The oil market remains adequately supplied against a backdrop of heightened tensions in the Middle East, the International Energy Agency said on Tuesday.
“For now, supply keeps flowing, and in the absence of a major disruption, the market is faced with a sizeable surplus in the new year,” the Paris-based energy agency said in its monthly oil market report.
The energy watchdog also said that if necessary, IEA could release crude oil from its public stocks, which hold about 1.2 billion barrels of crude oil, with half a billion barrels held under industry obligations.
Oil prices had surged by more than 10% in the last couple of weeks after Iran fired ballistic missiles towards Israel on October 1.
Brent prices had breached $80 per barrel in the next few sessions but had since then fallen back to $74-per-barrel level as the market awaits Israel’s response to the attack.
At the time of writing, Brent crude was at $74.30 a barrel, down more than 4% from the previous close.
Poor demand forecasts
The IEA said oil demand is expected to grow by just under 900,000 barrels per day in 2024 and by around 1 million barrels per day in 2025.
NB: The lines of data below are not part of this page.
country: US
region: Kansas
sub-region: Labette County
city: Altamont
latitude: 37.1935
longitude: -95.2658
This is significantly below 2023’s growth of 2.0 million barrels per day.
Meanwhile, OPEC also cut its forecasts for growth in global oil demand on Monday.
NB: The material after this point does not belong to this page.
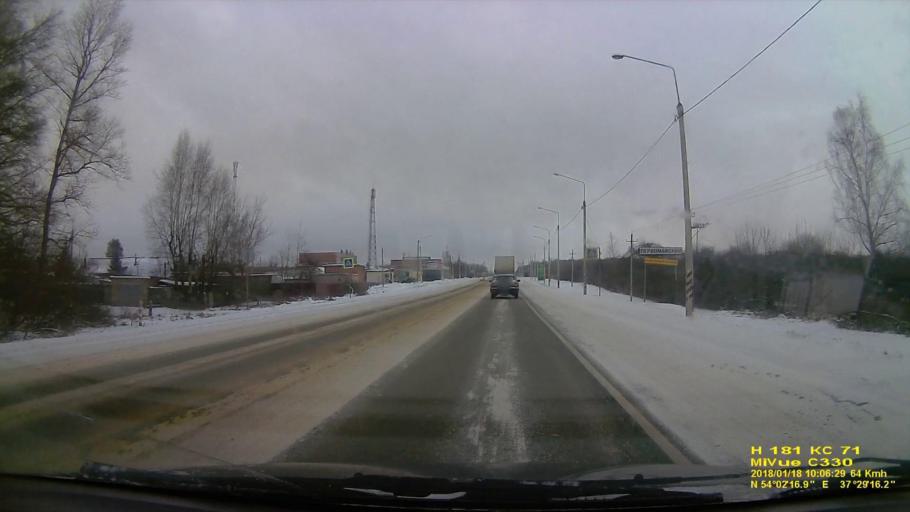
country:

However, the cartel still expects demand growth at 1.9 million barrels per day in 2024, sharply higher than IEA’s estimates.
For 2025, OPEC expects oil demand to grow by 1.6 million barrels per day, around 600,000 barrels per day higher than IEA’s latest estimates.
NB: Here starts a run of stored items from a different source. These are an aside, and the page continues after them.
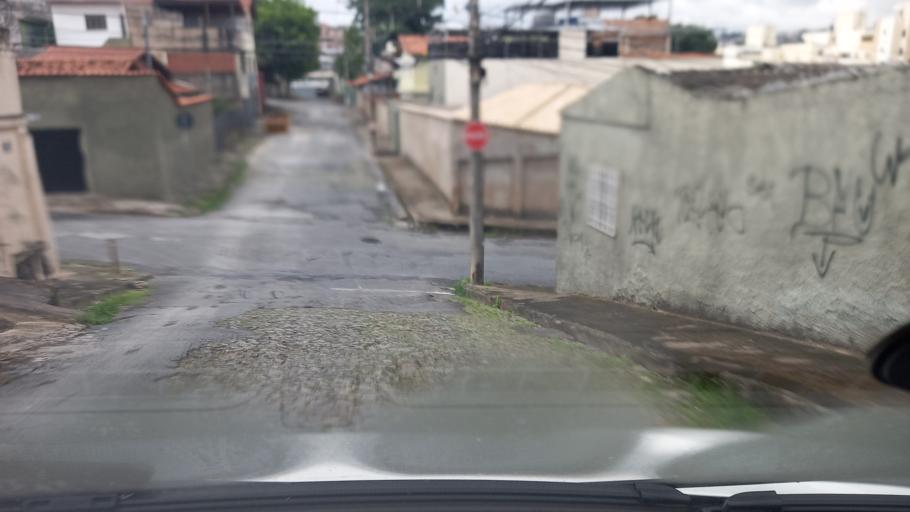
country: BR
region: Minas Gerais
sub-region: Contagem
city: Contagem
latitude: -19.9112
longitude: -43.9994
The IEA said China’s oil demand is especially weak, with consumption dropping by 500,000 barrels per day in August, its fourth consecutive month of declines.
IEA said:
At the same time, non-OPEC+ oil supply, led by the Americas, continues to make robust gains of around 1.5 mb/d (million barrels per day) this year and next.
Additionally, IEA said China would account for 20% of growth in global oil consumption in 2024 compared with almost 70% last year.
Adequate supply going into 2025
IEA believes the oil market is facing a surplus next year.
This year, supply from countries outside the Organization of the Petroleum Exporting Countries and allies is expected to increase by 1.5 million barrels per day both in 2024 and 2025.
The Americas are expected to account for 80% of gains in oil supply growth, the IEA said in its report.
IEA said:
The United States, Brazil, Guyana and Canada are set to account for most of the increase, boosting output by over 1 mb/d both years, which will more than cover expected demand growth.
At the same time, Libyan oil exports have resumed, following the hard-won agreement that resolved the political dispute that had disrupted oil exports, according to the report.
Moreover, the OPEC+ alliance is sitting on a massive spare production capacity of oil. “Excluding Libya, Iran and Russia, effective spare capacity comfortably exceeded 5 mb/d in September,” IEA said.
“Global oil stocks provide a further buffer, even as observed crude oil inventories drew by 135 mb over the past four months to their lowest since at least 2017 and OECD industry stocks remain well below their five-year average,” the agency added.
However, the agency said that the global refined petroleum product stocks have swelled to three-year highs, pressuring margins across key refining hubs.
Refining margins and global inventories
Refining margins declined further in September as petrol, diesel, and jet fuel cracks deteriorated.
As a result, IEA said that global refinery runs of crude oil is expected to be at 82.8 million barrels per day in 2024, down by 180,000 barrels per day from the previous forecast.
For the year as a whole, refinery runs are expected to grow by just 540,000 barrels a day.
Next year, refinery runs are expected at 83.4 million barrels per day, down 210,000 barrels a day from the previous forecast.
In terms of inventories, global stockpiles fell by 22.3 million barrels in August, led by a 16.5 million barrels draw in crude oil stocks, the IEA said.
“Preliminary data suggest oil stocks fell further in September. Relatively robust refining activity and OPEC+ supply cuts have underpinned a 135 mb draw in crude stocks since May, while product stocks built by 35 mb over the same period,” the agency said.